Homélie du Père Pierre (Colombani) - dimanche 26 mai 2013 


Génèse 18,  1 - 15

Galates 6,  8 - 14

Matthieu 28, 16 - 20


         Méfions-nous, mes amis, des expressions toutes faites qui font que bien souvent nous en perdons le sens et la saveur, ainsi celle qui consiste à dire : " Dieu est amour, Dieu est vivant."  Sur quoi fonde-t-on ces expressions pour affirmer cela ? 

         Là, le mystère de la Sainte Trinité que nous fêtons ce matin vient nous permettre d'entrer dans la compréhension de ce double mouvement : de la vie, et de la mort. Il n'y a pas de vie sans relation, il n'est qu'à regarder ce que nous sommes, nous sommes des êtres faits pour la relation, nous sommes faits pour voir, pour entendre, pour parler, pour nous enlacer, et toutes nos fonctions humaines vont permettre cette nécessité anthropologique d'étre dans la relation, être avec l'autre. Si nous regardons la cellule vivante dans l'infiniment petit comme dans l'infiniment grand, tout le système cellulaire du cosmos est un mouvement incessant,  une relation incessante. Ainsi la relation vient dire la vie, une vie en vis-à-vis, une vie en appel, établissant un mouvement qui permet la complémentarité. Il y a cellules cancéreuses dans le corps lorsque les cellules ne sont plus en harmonie et en organisation mais qu'il y a explosion par la suprématie de certaines cellules sur d'autres, et là c'est la désorganisation et la mort.

         Ainsi, l'amour est lié à la vie en termes de relations harmonieuses, de relations où l'on est ordonné les uns aux autres. C'est pour cela que dans le Premier Testament il est dit que la plénitude de l'image divine c'est homme et la femme. L'homme et la femme dans le sens où deux identités différentes, non pas contraires mais autres, sont appelées à se regarder, à se retrouver, et dans cet appel il y a comme un mouvement qui permet, au-delà de l'échange, une fécondité. Dès lors, la vie et l'amour sont deux mouvements d'un même chemin. Lorsque nous allons dire que Dieu est amour nous entrons dans ces deux mouvements du même chemin, un chemin qui nous permet tout à coup de saisir à quel point l'amour est une fécondité en termes d'une relation qui permet un autrement, un nouveau, une possibilité toujours extraordinairement autre qui nous est proposée.

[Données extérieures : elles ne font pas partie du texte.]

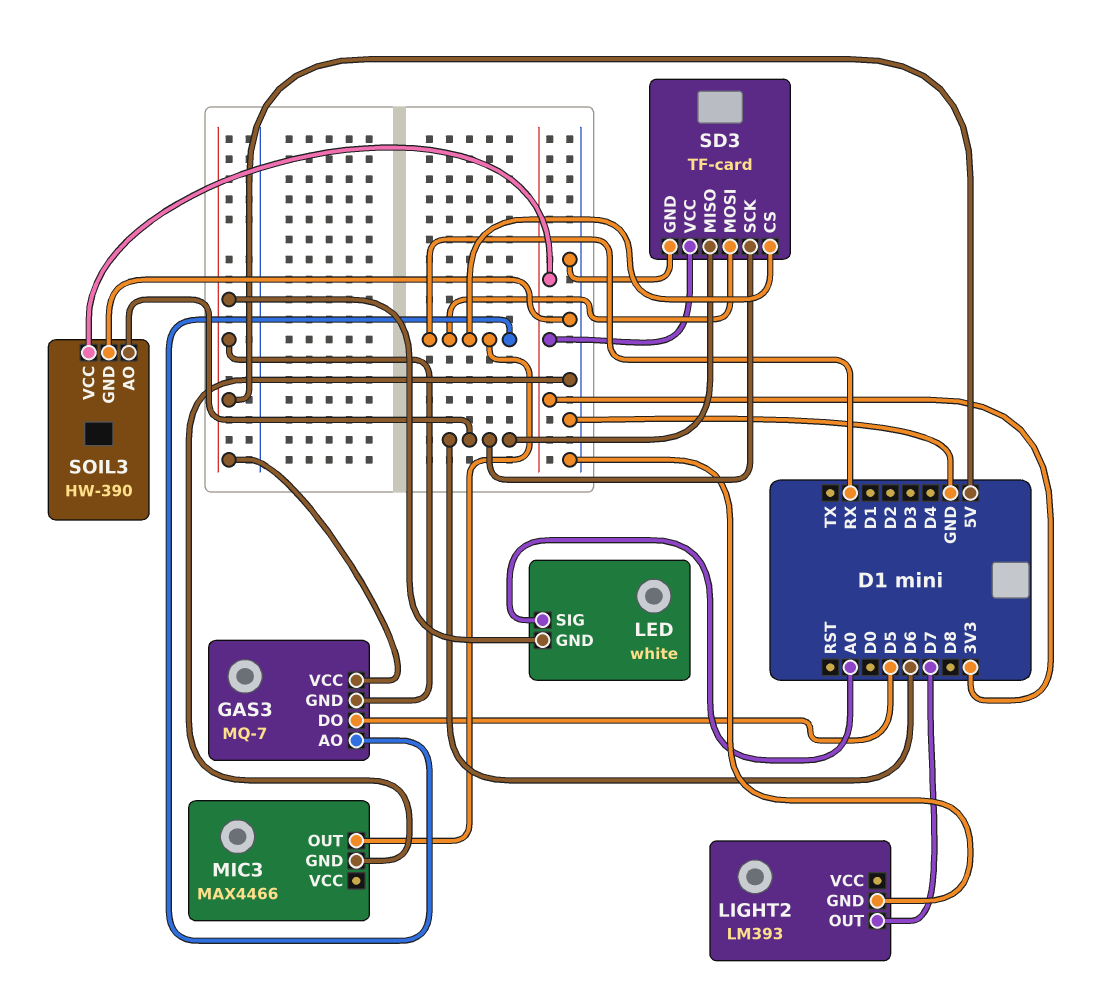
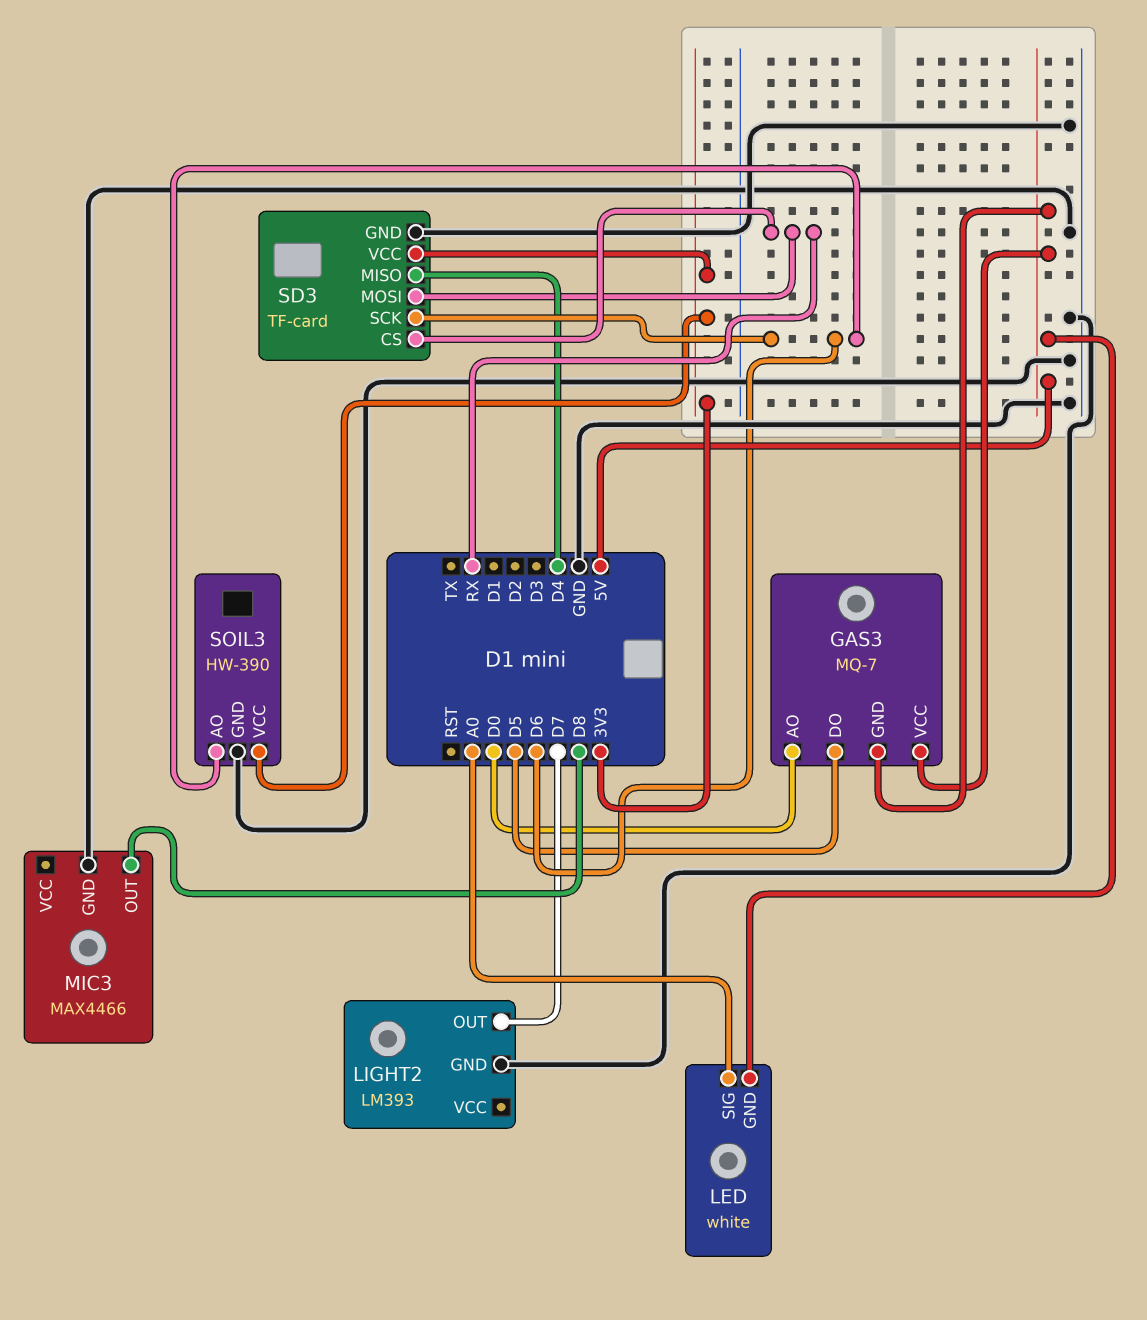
GAS3 pin AO: RX -> D0
MIC3 pin OUT: RX -> D8
SD3 pin MISO: D6 -> D4

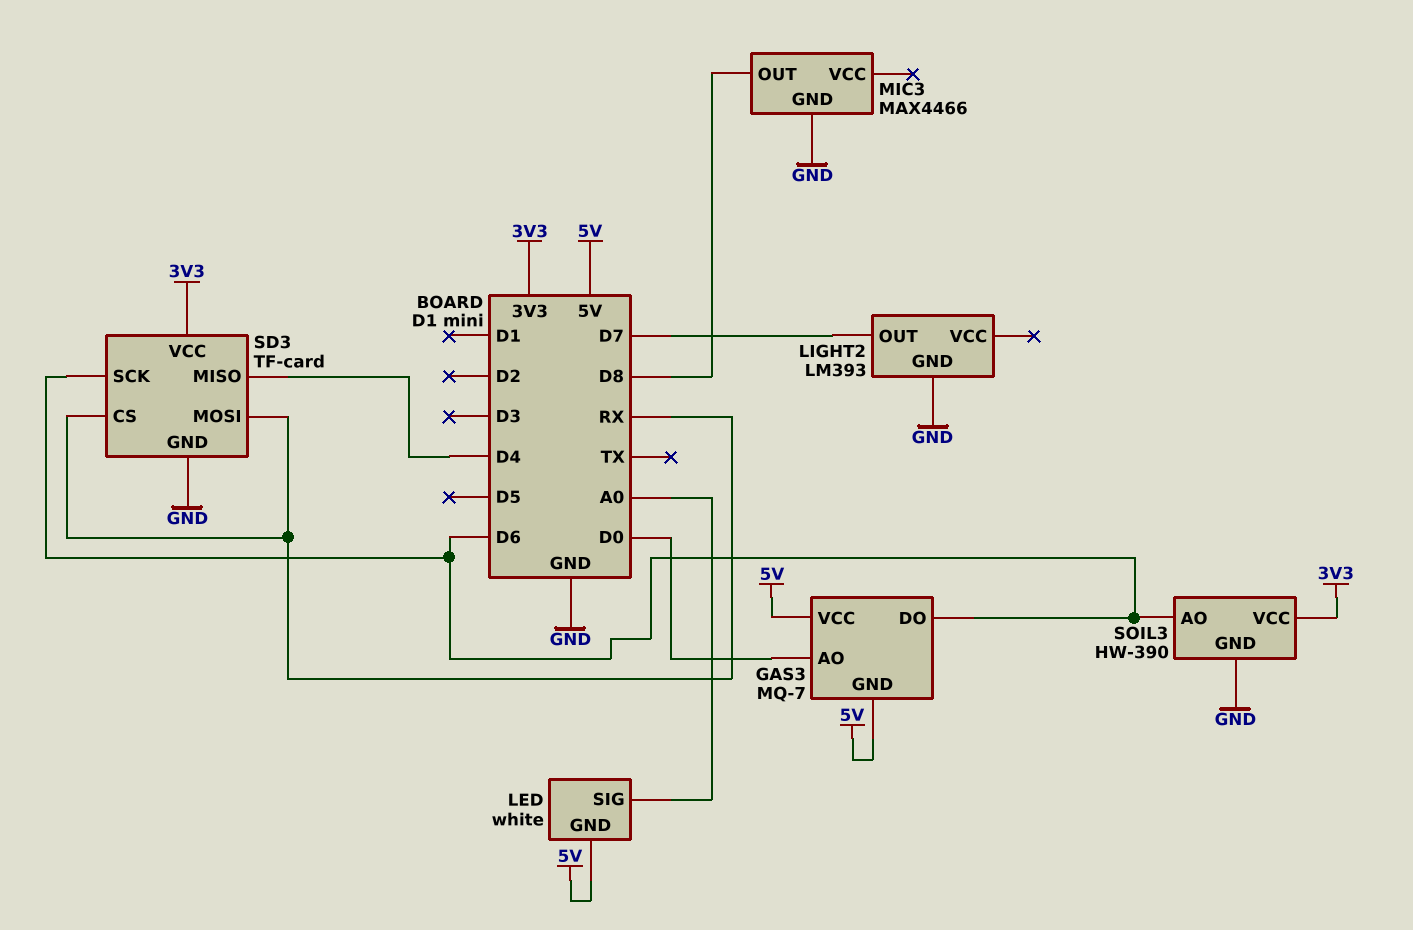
GAS3 pin DO: D5 -> D6

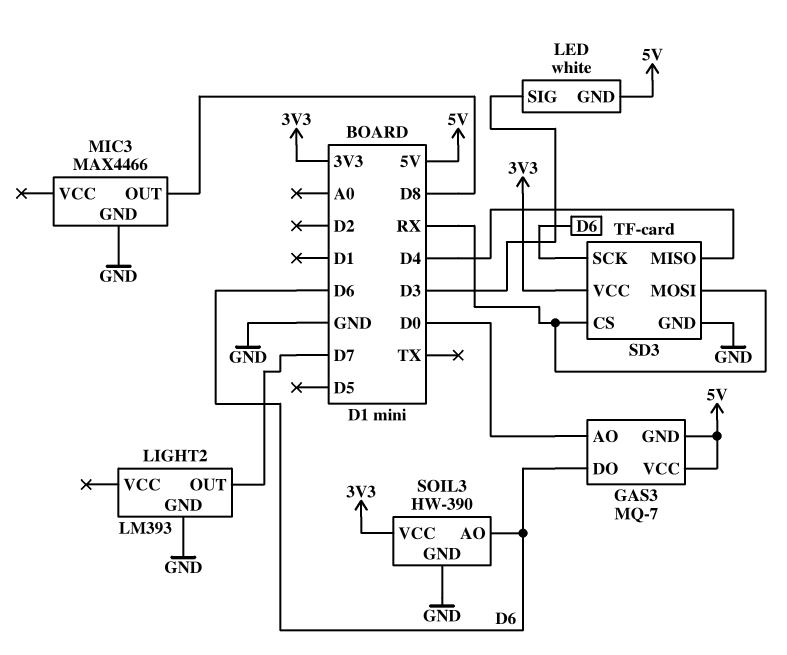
LED pin SIG: A0 -> D3

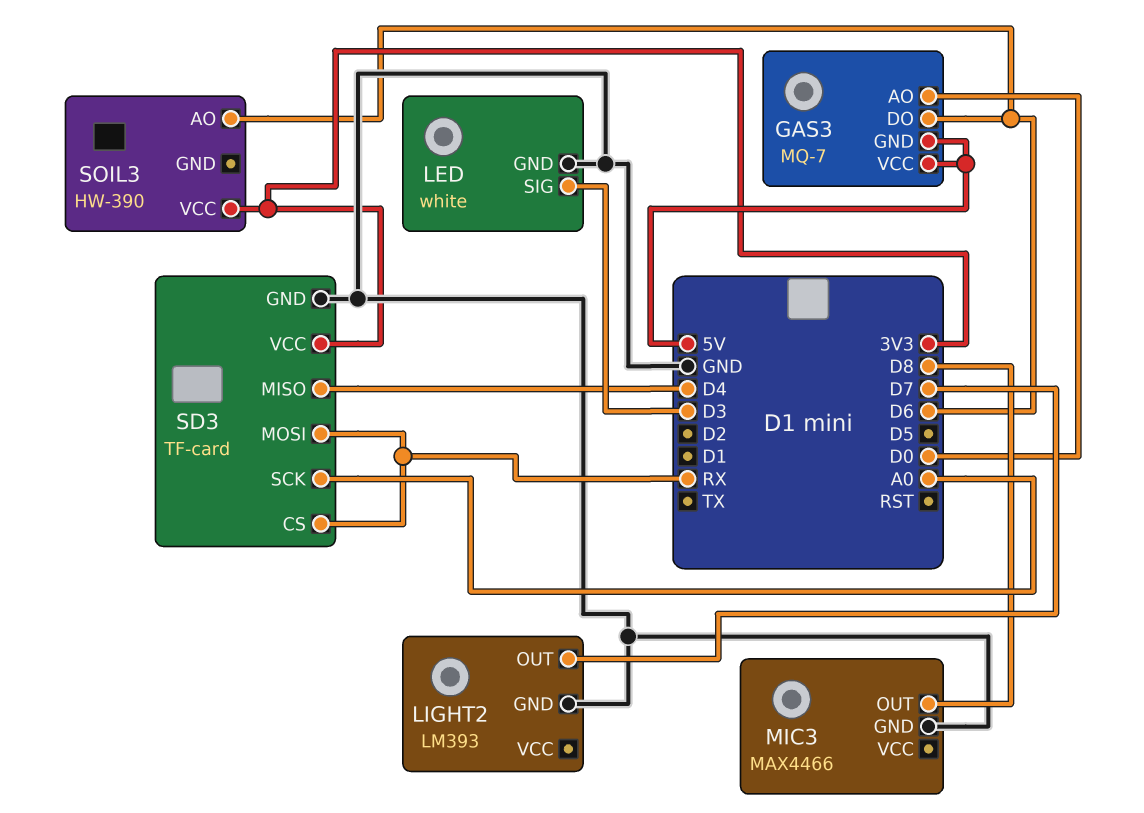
LED pin GND: 5V -> GND
SD3 pin SCK: D6 -> A0
SOIL3 pin GND: GND -> none

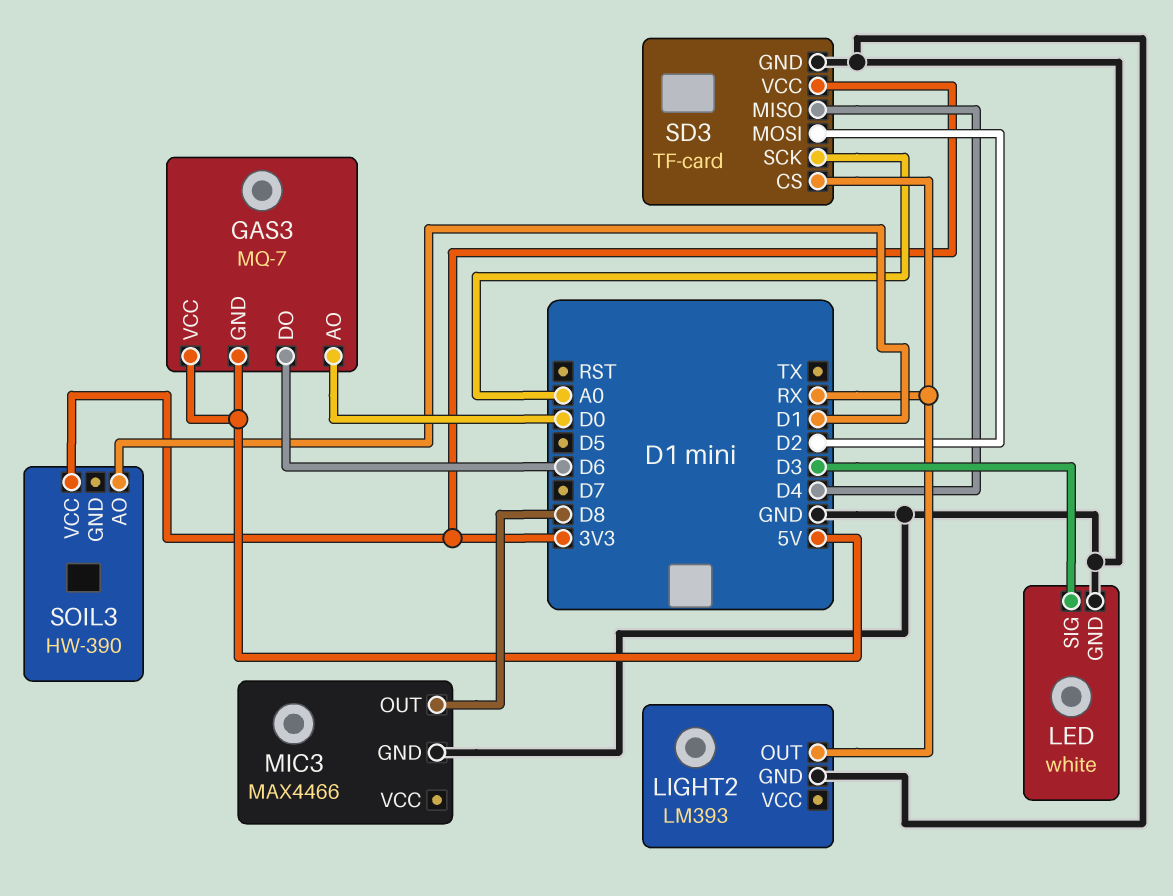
LIGHT2 pin OUT: D7 -> RX
SD3 pin MOSI: RX -> D2
SOIL3 pin AO: D6 -> D1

         Le mystère de la Sainte Trinité, mes amis, s'inscrit donc dans cette révélation qui est faite depuis le judaïsme, depuis  le Premier Testament. Le judaïsme à porté haut et fort ses couleurs pour dire que Dieu est amour. Le judaïsme l'a exprimé d'abord dans le livre du Deutéronome : " Tu aimeras ton Dieu, tu l'aimeras de tout ton coeur parce qu'il est l'Unique." Mais cette unicité ne pouvait pas être une sorte de monolithisme, et ce " Un " appelait une sorte de communion. Déjà au livre du Lévitique il était dit :" tu aimeras ton prochain comme toi-même," et ainsi nous saisissions que ce Dieu " Un " qu'il fallait aimer nous ne pouvions pas l'approcher sans l'amour du prochain.  Mais, dans le Nouveau Testament cela va beaucoup plus loin puisque Dieu se manifeste en un homme, Jésus de Nazareth, qui est totalement Dieu et totalement homme, et qui va nous dire que pour accéder à cette divinité à travers notre humanité nous devons être dans cette ouverture à l'Esprit Saint, ce que nous avons signifié la semaine dernière, au travers du mystère de la Pentecôte, l'Esprit Saint.  Saint-Paul, dans son épître aux Romains, que nous venons d'entendre, nous dit que, si nous pouvons crier : " Abba Père," c'est que nous sommes instruits par l'Esprit Saint qui vient parler à notre esprit. Un esprit qui nous permet d'entendre que ce Jésus, qui est totalement Dieu et totalement homme, nous ouvre un chemin tout à fait particulier en cela qu'il nous inscrit dans la relation. Nous n'allons plus regarder Dieu comme un lointain, mais nous allons regarder Dieu comme un Père qui nous appelle, comme une Parole appelante qui nous identifie dans une réponse à donner, en cela il est : " Abba Père ", en cela nous devenons des fils et des filles, en cela nous sommes dans une communion, dans une intimité, dans une complicité.  Tout ce mouvement de la vie, dans les relations dont nous parlions au point de vue cellulaire dans l'infiniment petit comme dans l'infiniment grand, prend tout son sens dans cette relation de père à fils et de père à fille, de fils et de fille à Père : Abba !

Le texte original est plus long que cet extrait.